● **Work request**:
Report how many lines in the rows below contain the string "List". Give only the number.

● **Records provided**:
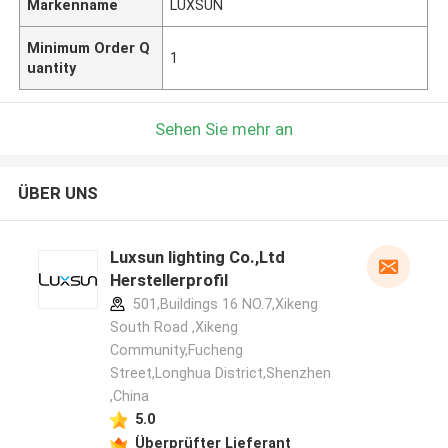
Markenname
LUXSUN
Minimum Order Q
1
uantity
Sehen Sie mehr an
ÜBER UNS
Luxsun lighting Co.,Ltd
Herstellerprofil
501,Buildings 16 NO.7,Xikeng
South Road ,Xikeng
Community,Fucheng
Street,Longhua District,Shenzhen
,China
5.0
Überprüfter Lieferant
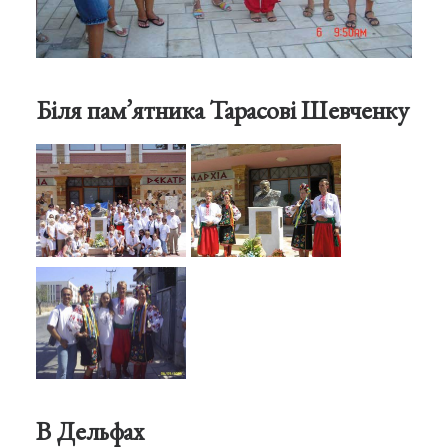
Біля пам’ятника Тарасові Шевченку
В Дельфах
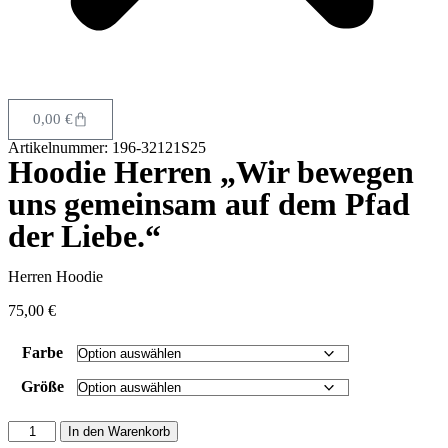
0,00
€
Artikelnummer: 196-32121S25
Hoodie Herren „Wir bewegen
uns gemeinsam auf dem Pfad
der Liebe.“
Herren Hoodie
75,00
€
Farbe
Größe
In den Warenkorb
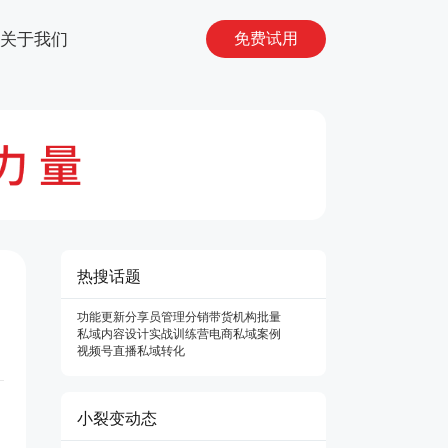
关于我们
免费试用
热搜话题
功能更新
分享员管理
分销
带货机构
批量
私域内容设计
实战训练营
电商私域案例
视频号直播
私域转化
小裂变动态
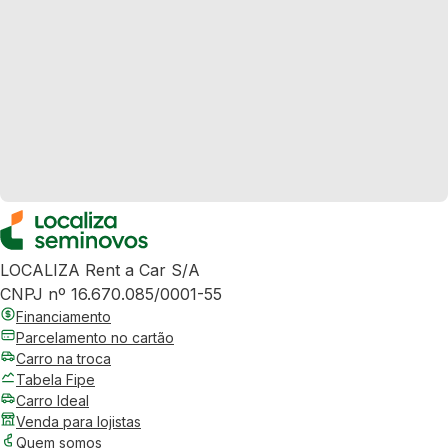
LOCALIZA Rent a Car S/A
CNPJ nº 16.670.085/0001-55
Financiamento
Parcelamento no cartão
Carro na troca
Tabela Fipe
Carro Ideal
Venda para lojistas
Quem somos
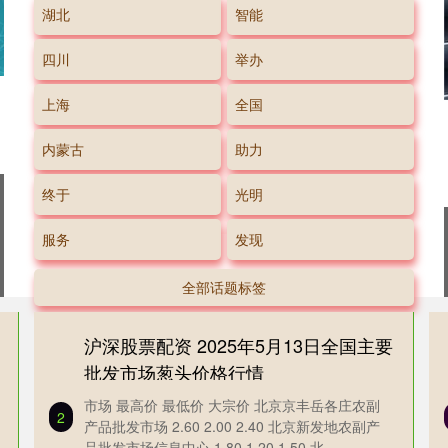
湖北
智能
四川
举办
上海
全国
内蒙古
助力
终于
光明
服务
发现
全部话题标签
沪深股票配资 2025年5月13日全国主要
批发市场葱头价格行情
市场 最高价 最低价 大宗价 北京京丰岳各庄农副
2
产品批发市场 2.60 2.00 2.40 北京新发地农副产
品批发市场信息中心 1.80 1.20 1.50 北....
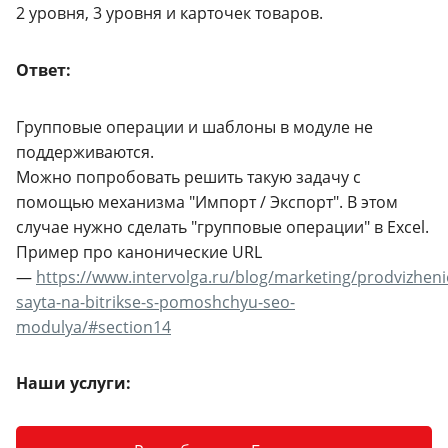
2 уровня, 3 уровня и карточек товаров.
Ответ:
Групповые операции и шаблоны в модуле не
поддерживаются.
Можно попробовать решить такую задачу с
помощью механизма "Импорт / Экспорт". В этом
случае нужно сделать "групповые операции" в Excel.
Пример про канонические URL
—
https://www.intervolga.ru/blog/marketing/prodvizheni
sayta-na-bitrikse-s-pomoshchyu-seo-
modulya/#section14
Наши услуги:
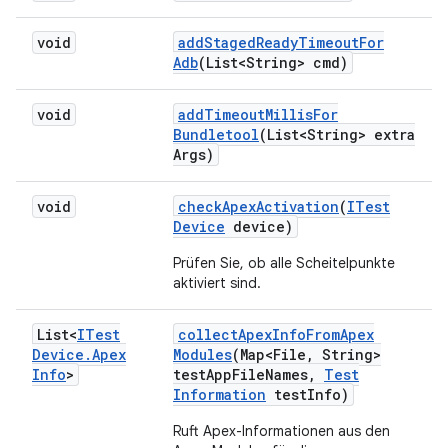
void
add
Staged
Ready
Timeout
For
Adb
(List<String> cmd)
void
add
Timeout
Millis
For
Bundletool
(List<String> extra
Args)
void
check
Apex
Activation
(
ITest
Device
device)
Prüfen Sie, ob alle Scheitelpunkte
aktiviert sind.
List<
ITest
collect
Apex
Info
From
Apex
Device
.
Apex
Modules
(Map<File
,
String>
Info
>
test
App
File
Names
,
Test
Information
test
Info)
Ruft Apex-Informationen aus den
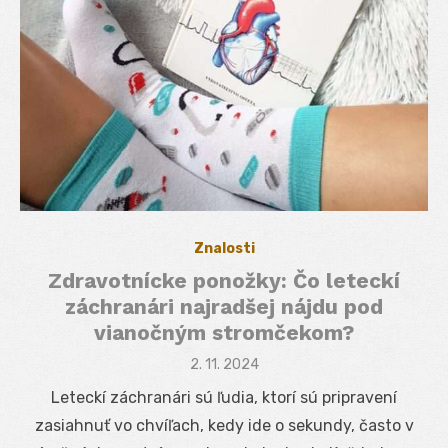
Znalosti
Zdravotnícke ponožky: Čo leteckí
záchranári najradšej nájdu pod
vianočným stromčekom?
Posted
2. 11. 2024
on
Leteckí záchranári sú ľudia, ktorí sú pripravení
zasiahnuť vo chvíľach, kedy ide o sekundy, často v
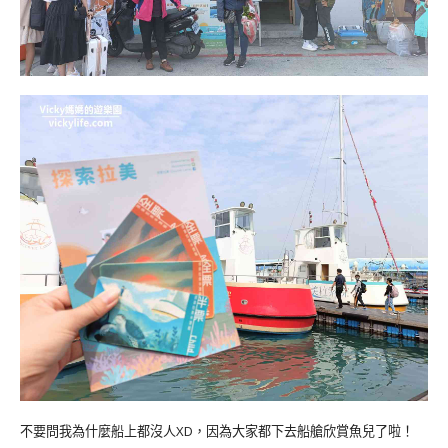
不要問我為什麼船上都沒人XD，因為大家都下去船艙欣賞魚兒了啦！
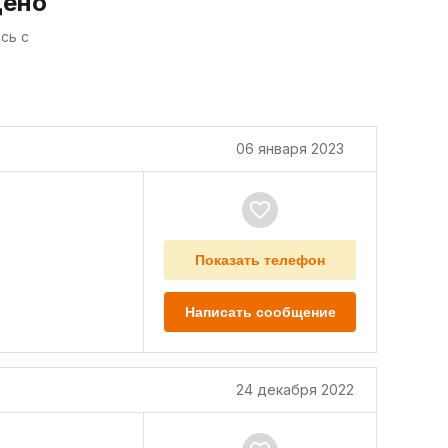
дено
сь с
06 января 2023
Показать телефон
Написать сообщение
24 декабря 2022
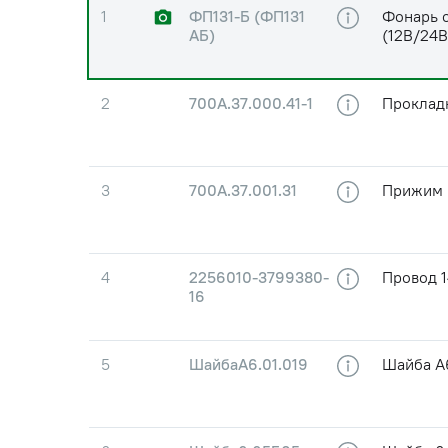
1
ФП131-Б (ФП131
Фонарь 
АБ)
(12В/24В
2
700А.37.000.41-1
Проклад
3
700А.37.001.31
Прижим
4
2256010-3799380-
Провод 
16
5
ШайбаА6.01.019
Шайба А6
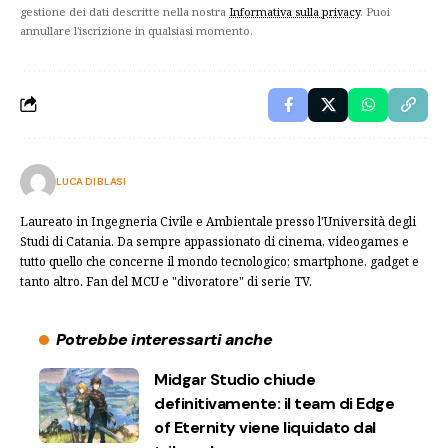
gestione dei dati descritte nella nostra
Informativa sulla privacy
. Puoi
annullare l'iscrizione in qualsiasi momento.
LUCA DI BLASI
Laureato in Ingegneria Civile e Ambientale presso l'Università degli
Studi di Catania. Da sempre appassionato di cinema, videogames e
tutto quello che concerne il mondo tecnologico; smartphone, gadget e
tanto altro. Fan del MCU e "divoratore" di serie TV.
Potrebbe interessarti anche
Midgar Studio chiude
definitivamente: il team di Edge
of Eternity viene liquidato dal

● **Output for this exercise**:
3